• **TRECHO DO DOCUMENTO**:
►
Nessa conversa inicial, que durou das 14 horas às 6 do dia seguinte, Frei Betto fez duas perguntas ao líder cubano. "Eu perguntei por que o governo e o Partido Comunista Cubano eram confessionais. Ele levou o maior susto. Disse: 'Somos oficialmente ateus'. E eu respondi: 'Exatamente por isso são confessionais. Negar a religião é confessionalidade. Não existe nenhuma prova científica da existência de Deus, mas não existe também da não existência'. Ele disse que eu tinha razão, que não havia pensado nisso. Anos depois, eles mudaram a Constituição e o Estado e o partido passaram a se declarar laicos", conta. A segunda observação foi sobre as relações do governo com a Igreja Católica, e Fidel reconheceu que elas não eram boas.

Em 1981, Frei Betto foi a Cuba como mediador de entendimentos entre o governo cubano e a igreja. Acredita que foi um trabalho bem-sucedido - a ponto de a igreja ter monitorado o processo de soltura dos presos políticos. Em 1975, o dominicano lançou o livro "Fidel e a Religião". Depois de Cuba, foi convidado também para mediar as relações entre igreja e Estado em países do Leste Europeu: Polônia, Rússia e Tcheco-Eslováquia. "Já era muito tarde, o socialismo já estava desmoronando", lamenta.

Vamos ao bufê. A feijoada está espalhada por panelas de barro com feijão e outras com carnes variadas. A laranja é cortada como em Minas: a casca é tirada de forma a machucar a fruta e retirar a película branca que a separa da polpa. Depois, a polpa é cortada em pedaços que obedecem ao tamanho do gomo. Frei Betto arruma a feijoada no prato com capricho: em separado, o feijão, duas grandes costelas de porco (das quais se tira pouca carne, mas a mais saborosa da feijoada), paio, a farofa e o montinho de couve. Vê, com pesar, o seu prato ser confiscado pelo fotógrafo para o registro que o leitor encontra nesta página. Para um gourmet, não deve ter sido agradável ver o prato esfriar sob flashes numa mesa ao lado do bufê. Ainda bem que é jornalista. Manteve a paciência.

De volta à varanda, onde nos acomodamos, o barulho intenso dos ônibus que passam na rua Aspicuelta agora se mistura com a forte chuva. Falamos mais alto, assim como as demais mesas ao nosso lado. Frei Betto conclui seu raciocínio sobre o cruzamento entre Deus e Marx. "Seria complicado conciliar as duas coisas se eu considerasse o marxismo uma religião, como muitos marxistas consideram. Mas eu considero como um método de análise. Assim como São Tomás de Aquino pôde embasar a sua teoria em Aristóteles, que era pagão, a Teologia da Libertação também pode articular com categorias marxistas."

Fugimos da chuva. Abrigados lá dentro, Frei Betto, eu, o fotógrafo e o motorista, pedimos a sobremesa. Frei Betto não conseguiu o frugal abacaxi que pediu. "Está muito azedo", desencorajou a garçonete. Um delicioso pudim de claras foi parar no meio da mesa, por culpa minha - um pedaço imenso, que precisou da ajuda dos demais para chegar ao fim.
◄
• **O QUE SE PEDE**: Retome o trecho sobre Frei Betto e dê continuidade a ele a partir da última frase. As entradas não têm relação com o trecho sobre Frei Betto.

• **CONJUNTO DE DADOS**:
►
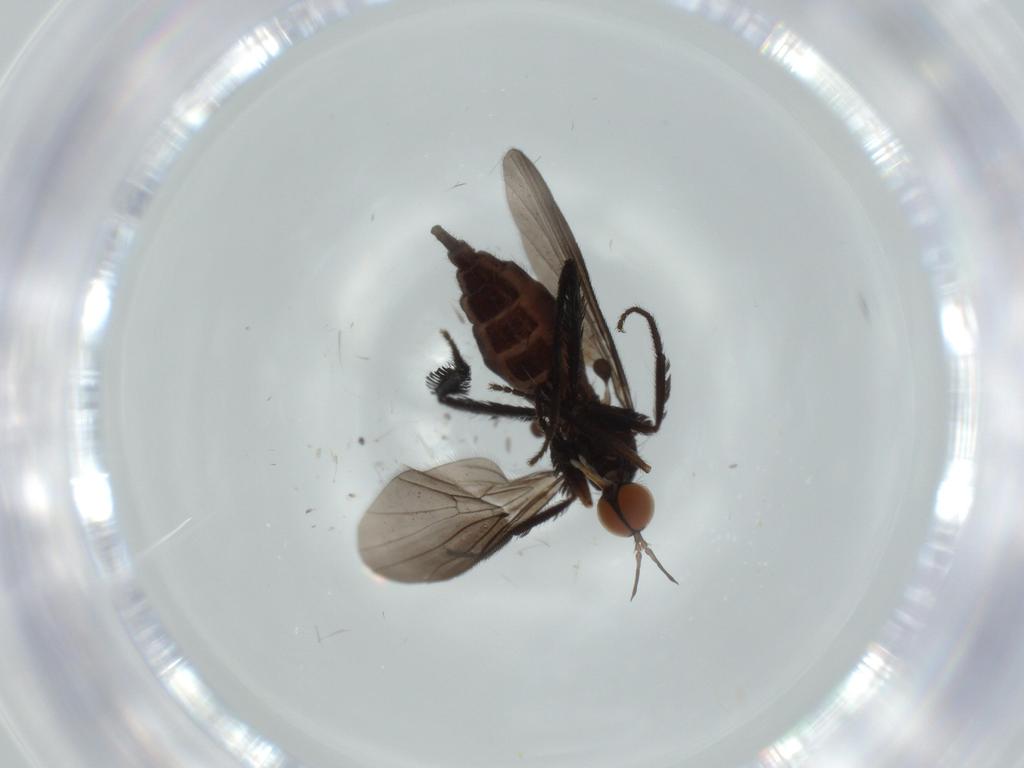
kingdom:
◄
►
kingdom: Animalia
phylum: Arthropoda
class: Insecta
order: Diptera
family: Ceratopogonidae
◄
►
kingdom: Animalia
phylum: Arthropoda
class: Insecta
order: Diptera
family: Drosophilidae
◄
• **RESPOSTA DO EXERCÍCIO**:
Só então eu me sinto à vontade para matar um pouco da curiosidade que, acho, toda pessoa que não tem religião cultiva em relação a Frei Betto, o dominicano que respira política e sempre ganhou sua vida trabalhando em jornais e revistas, escrevendo livros e dando palestras: "O senhor não sentiu falta de uma vida 'civil'?" Ele ri. Não devo ser a primeira pessoa a ter perguntado isso, porque a resposta está na ponta da língua: "Nunca tive saudades dos filhos que nunca tive. A religião me dá muita liberdade e eu gosto muito disso". E, entre risos, observa: "Eu conheço tão intimamente a vida conjugal dos outros que não sinto inveja". Tem vários amigos que deixaram a vida religiosa para casar e se arrependeram. Um deles, que não teve filhos, foi aceito na ordem novamente quando se separou, 20 anos depois.

A conversa acompanha o ritmo da chuva. Frei Betto conta sobre os tempos da "Realidade", a revista que foi o padrão de jornalismo dos anos 60, e da "Folha da Tarde", jornal do grupo "Folha de S. Paulo". Chegou a chefe de reportagem. Ele, o diretor da "Folha da Tarde", Jorge Miranda, e o jornalista Flávio Tavares eram inseparáveis, no jornalismo e na militância política. A revista "Veja" daquela época volta para a história quando ele repete um comentário que escreveu em um dos seus livros biográficos, o "Batismo de Sangue": todo "ponto" [encontro] que ia cobrir, a senha para encontrar a pessoa era a "Veja" debaixo do braço. Assim era com quase todo militante político. Em 1968, quando mais de mil estudantes foram fazer um encontro da UNE na pequena Ibiúna, calcula-se a quantidade de "Vejas" que foram necessárias para cobrir todos os pontos das pessoas que foram para lá de todo o Brasil.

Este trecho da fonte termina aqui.